From the opening track ‘Be Free’ the years fell away from me and once again I was the wide-eyed youth who could not believe such a soundscape was possible having been brought up on rock and pop diet of guitars and verse-chorus-middle eight. ‘Be Free’ is a terse introduction to 2020 Cabaret Voltaire with an electronic scream and repeated phrases: “Be free”, “the city is falling apart” and “Where is your place in this world?” over the electronic rumba of the drum machine.
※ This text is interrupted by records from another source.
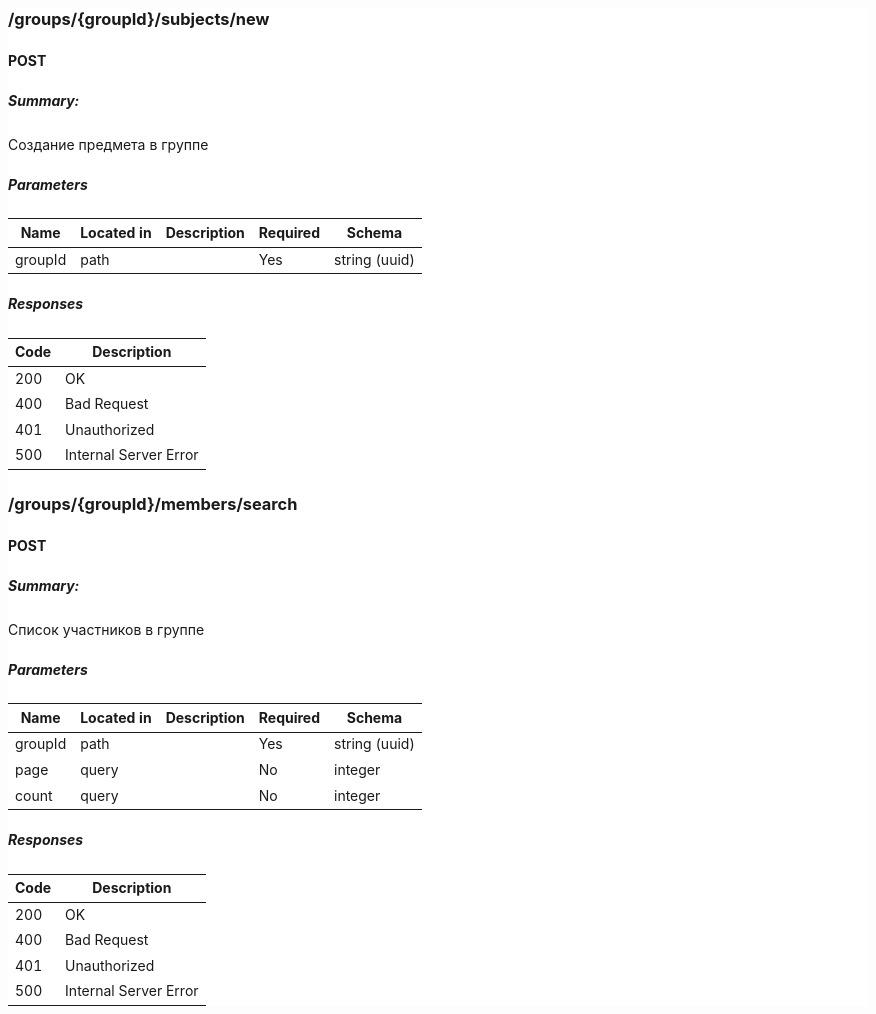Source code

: ### /groups/{groupId}/subjects/new

#### POST
##### Summary:

Создание предмета в группе

##### Parameters

| Name | Located in | Description | Required | Schema |
| ---- | ---------- | ----------- | -------- | ---- |
| groupId | path |  | Yes | string (uuid) |

##### Responses

| Code | Description |
| ---- | ----------- |
| 200 | OK |
| 400 | Bad Request |
| 401 | Unauthorized |
| 500 | Internal Server Error |

### /groups/{groupId}/members/search

#### POST
##### Summary:

Список участников в группе

##### Parameters

| Name | Located in | Description | Required | Schema |
| ---- | ---------- | ----------- | -------- | ---- |
| groupId | path |  | Yes | string (uuid) |
| page | query |  | No | integer |
| count | query |  | No | integer |

##### Responses

| Code | Description |
| ---- | ----------- |
| 200 | OK |
| 400 | Bad Request |
| 401 | Unauthorized |
| 500 | Internal Server Error |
Being ‘free’ seems ironic in this instance, like opening the cage door for a bird when the cat is sitting licking its lips. ‘The Power of Knowledge’ has a harsh train-like drum pattern and hyper-reverbed vocal lines and, like many of the tracks on this album, has pockets of sounds that fly in and out; sometimes obscured in the mix and, at others, full of warm, crystal clear pops and swells like finding a sweet in a bowl of nails. There’s the treated voice of ‘Night Of The Jackal’, the juddering Orwellian Disco of ‘Microscopic Flesh Fragment’, the positively upbeat menace of ‘Papa Nine Zero Delta United’ (referring to a gun of the same name?) and the urgent pulse of ‘Universal Energy’. Penultimate track ‘Vasto’ is one of the standouts with its slow build to a stomping beat and catchy vocal hook and it would work perfectly as the soundtrack to a modern dance piece and it leaves us with ‘What’s Going On’ to close, a melding of what feels like slowed-down Blaxploitation soundtracks coupled with waves of sound frequencies passing through us.

Cabaret Voltaire can still conjure up a sense of paranoia and, in the wrong hands, the tracks on Shadow of Fear could be employed in a Manchurian Candidate-style experiment through Kirk’s masterful use of repetition, repetition, repetition. Any sense of dread or resigned detachment in the current state of a world full of disruption, disharmony and dejection is captured on the inner-city dub feel, and near-documentary sensibility, that Shadow of Fear conveys and Richard H Kirk has drawn from his electronic legacy to bring us new music that balances on edge of a cutthroat razor. This is a CCTV camera on fire forever.